TV

‘The Walking Dead’ makes a confident return

**Warning: This article contains spoilers**

“The Walking Dead” is feeling pretty darn good: Ratings are through the roof, and after announcing a spin-off this summer, AMC just renewed the series. No wonder Sunday’s fifth-season premiere, titled “No Sanctuary,” unfolds with a kind of quiet, cocky confidence. This is a show that acts as if it’s got nothing to prove. Even the gore is both over-the-top and matter-of-fact.

The episode does what a good premiere should do: It resets the clock.

This was key after a muddled fourth season that broke up the gang into separate clusters. It’s hard to build dramatic momentum when you constantly toggle from one unit to another to another.

So here we are again, with the main group — including Rick (Andrew Lincoln), Michonne (Danai Gurira) and reunited lovebirds Glenn (Steven Yeun) and Maggie (Lauren Cohan) — held captive at Terminus.

Their hope for haven quickly turns out to be a mirage.

Just how deluded our guys were is fully revealed when Terminus leader Gareth (Andrew J. West) orders eight prisoners to be lined up above a gleaming trough. One of his henchmen, wearing a transparent apron, knocks out the first victim with a baseball bat, while another slits his throat, blood gushing straight into the camera.

The worst part is how detached the Terminus people are, like they’re just doing their job. Gareth, in particular, looks like the smug preppy you hated in college — this is not your Governor’s brand of charismatic evil but mediocrity gone horribly wrong.

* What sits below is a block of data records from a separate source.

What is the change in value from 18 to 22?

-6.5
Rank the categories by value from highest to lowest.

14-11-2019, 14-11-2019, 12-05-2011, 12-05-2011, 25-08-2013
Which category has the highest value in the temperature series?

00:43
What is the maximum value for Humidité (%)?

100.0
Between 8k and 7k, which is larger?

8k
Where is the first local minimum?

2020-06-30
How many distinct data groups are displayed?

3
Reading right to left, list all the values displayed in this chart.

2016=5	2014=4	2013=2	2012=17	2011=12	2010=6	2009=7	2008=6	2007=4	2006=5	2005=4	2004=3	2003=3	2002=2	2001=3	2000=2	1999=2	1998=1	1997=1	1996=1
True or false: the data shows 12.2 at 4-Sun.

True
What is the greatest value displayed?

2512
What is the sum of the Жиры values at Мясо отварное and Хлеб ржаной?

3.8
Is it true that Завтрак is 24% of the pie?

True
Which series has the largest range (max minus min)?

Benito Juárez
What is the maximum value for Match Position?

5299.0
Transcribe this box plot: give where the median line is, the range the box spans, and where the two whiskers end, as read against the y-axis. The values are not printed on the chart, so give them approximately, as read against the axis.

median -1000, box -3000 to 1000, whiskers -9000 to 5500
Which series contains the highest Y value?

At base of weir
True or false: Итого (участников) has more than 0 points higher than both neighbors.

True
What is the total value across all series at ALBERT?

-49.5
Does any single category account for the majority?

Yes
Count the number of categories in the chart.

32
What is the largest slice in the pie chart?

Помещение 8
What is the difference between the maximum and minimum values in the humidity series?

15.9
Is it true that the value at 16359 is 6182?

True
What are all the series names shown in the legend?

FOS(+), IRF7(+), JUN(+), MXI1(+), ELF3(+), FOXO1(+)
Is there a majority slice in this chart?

The execution of the prisoners is the kind of shocker the show hadn’t delivered since Hershel’s death, and it brings home the episode’s underlying lesson: The new world is so screwed up, it’s impossible to take the high road. You’re either the cattle or the butcher, and the Terminusians (Terminants? Termites?) have made their choice. It’s unclear whether our guys are that different. They just haven’t gone all farm-to-table on human flesh yet.

The clock is most definitely reset when it comes to Carol (Melissa McBride), whose transformation into Badass McBadassy is now complete.

Sporting a poncho that makes her look like Clint Eastwood circa “The Man With No Name,” the erstwhile battered wife covers herself in zombie entrails, single-handedly infiltrates Terminus, and basically kicks major butt.

Careful, Rick, there may be a new sheriff in town.

The problems with the episode are the usual “Walking Dead” problems, especially the overall cheapness (this is what happens when you spend most of your budget on makeup and Karo syrup) and the video-game-level acting.

But set against the series’ own standard of quality, “No Sanctuary” is a good episode. It’s swiftly paced, disgusting — lots of shots of walkers chomping on screaming faces — and puts down some much-needed signposts for the rest of the season.

Consider us still hooked.

“The Walking Dead” is on AMC Sunday at 10 p.m.